The faster turnaround time of feedback has been also shown to increase the likelihood of adoption by the feedback recipient. A controlled experiment conducted in a Massive Open Online Course (MOOC) setting found that students' final grades improved when feedback was delivered quickly, but not if delayed by 24 hours.

===Pedagogical===
Teacher's evaluation role makes the students focus more on the grades not seeking feedback. Students can learn from grading the papers or assessing the oral presentations of others. Often, teachers do not go over test answers and give students the chance to learn what they did wrong. Self and peer assessment allow teachers to help students understand the mistakes that they have made. This will improve subsequent work and allow students time to digest information and may lead to better understanding. A study by Sadler and Good found that students who self-graded their tests did better on later tests. The students could see what they had done wrong and were able correct such errors in later assignments. After peer grading, students did not necessarily achieve higher results.

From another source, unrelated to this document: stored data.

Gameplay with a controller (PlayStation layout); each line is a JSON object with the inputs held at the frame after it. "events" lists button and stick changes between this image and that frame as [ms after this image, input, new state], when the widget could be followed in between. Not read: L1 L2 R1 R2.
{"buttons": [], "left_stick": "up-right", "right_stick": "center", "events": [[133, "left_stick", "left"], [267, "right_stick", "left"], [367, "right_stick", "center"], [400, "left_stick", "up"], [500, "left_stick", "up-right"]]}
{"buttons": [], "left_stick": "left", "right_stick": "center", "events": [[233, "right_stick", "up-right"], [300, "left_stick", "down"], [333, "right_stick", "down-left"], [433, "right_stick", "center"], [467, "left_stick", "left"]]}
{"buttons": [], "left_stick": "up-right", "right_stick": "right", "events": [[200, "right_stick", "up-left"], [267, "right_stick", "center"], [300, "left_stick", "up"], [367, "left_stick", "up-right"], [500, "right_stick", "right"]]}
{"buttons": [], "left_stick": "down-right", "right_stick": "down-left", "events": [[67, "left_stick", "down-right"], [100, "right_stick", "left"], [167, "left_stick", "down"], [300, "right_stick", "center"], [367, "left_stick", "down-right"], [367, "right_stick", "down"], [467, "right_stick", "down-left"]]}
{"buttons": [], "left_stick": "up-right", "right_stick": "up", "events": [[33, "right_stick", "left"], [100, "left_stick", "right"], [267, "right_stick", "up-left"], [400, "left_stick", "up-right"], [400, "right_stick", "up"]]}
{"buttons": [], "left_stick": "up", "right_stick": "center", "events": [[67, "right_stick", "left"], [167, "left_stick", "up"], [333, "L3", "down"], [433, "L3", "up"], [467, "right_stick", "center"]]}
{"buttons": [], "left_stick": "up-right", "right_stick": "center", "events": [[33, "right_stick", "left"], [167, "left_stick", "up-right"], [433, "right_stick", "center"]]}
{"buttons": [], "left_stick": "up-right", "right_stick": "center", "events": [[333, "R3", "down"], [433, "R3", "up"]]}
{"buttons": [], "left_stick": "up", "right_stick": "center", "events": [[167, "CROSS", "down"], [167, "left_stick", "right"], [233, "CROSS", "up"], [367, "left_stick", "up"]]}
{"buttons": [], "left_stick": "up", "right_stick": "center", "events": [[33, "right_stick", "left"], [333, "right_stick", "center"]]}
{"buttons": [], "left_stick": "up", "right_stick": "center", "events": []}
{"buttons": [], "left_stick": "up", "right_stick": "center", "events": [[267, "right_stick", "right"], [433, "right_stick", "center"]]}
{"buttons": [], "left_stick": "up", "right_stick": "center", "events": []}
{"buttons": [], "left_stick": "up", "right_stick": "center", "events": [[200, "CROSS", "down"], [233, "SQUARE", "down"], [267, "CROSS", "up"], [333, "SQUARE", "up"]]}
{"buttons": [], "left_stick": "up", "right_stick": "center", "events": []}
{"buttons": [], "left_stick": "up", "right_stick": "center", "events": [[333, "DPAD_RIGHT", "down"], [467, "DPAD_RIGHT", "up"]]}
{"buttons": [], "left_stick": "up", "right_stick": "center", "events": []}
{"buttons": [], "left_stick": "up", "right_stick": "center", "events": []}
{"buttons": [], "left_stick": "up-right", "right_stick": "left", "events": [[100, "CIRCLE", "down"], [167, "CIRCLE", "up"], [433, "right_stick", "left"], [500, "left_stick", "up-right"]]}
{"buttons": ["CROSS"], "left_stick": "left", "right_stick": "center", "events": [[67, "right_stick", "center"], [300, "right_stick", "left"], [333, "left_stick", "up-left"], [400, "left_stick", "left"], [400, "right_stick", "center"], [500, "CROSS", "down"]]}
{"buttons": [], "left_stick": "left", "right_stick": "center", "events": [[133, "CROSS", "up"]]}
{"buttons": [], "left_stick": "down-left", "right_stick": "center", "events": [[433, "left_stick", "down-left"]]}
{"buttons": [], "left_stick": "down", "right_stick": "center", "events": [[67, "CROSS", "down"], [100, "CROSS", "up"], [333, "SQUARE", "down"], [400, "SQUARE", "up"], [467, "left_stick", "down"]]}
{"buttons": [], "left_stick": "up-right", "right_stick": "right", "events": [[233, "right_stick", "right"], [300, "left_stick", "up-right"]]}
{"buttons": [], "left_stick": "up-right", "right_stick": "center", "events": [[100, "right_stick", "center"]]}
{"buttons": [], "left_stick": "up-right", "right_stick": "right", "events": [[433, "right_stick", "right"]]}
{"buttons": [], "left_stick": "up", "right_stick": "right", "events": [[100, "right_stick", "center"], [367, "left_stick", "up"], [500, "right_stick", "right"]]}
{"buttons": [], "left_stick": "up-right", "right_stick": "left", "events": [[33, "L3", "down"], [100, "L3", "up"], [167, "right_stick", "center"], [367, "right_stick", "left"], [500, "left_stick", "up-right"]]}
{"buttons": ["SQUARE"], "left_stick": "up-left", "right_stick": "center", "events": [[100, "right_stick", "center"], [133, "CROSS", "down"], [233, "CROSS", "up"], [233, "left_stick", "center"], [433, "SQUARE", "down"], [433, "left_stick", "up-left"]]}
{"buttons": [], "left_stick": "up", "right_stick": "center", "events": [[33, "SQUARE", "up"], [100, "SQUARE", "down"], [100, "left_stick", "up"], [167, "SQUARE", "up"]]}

Peer feedback can also enhance learners' audience awareness, promote collaborative learning, and develop a sense of ownership of the text. Text analysis of the survey conducted by Fan, Yumei, and Jinfen Xu showed that these students provided content-focused and form-focused evaluative feedback to their peers, while their peers provided feedback on manuscripts or orals in class.

Turpin and Kristen M’s experiments found that peer feedback is very important for learners to participate in the learning process. Secondly, the quality of peer feedback is also crucial. Systematically trained feedback allows peers to provide high-quality, actionable feedback.

===Metacognitive===
Through self- and peer-assessment students are able to see mistakes in their thinking and can correct any problems in future assignments. By grading assignments, students may learn how to complete assignments more accurately and how to improve their test results.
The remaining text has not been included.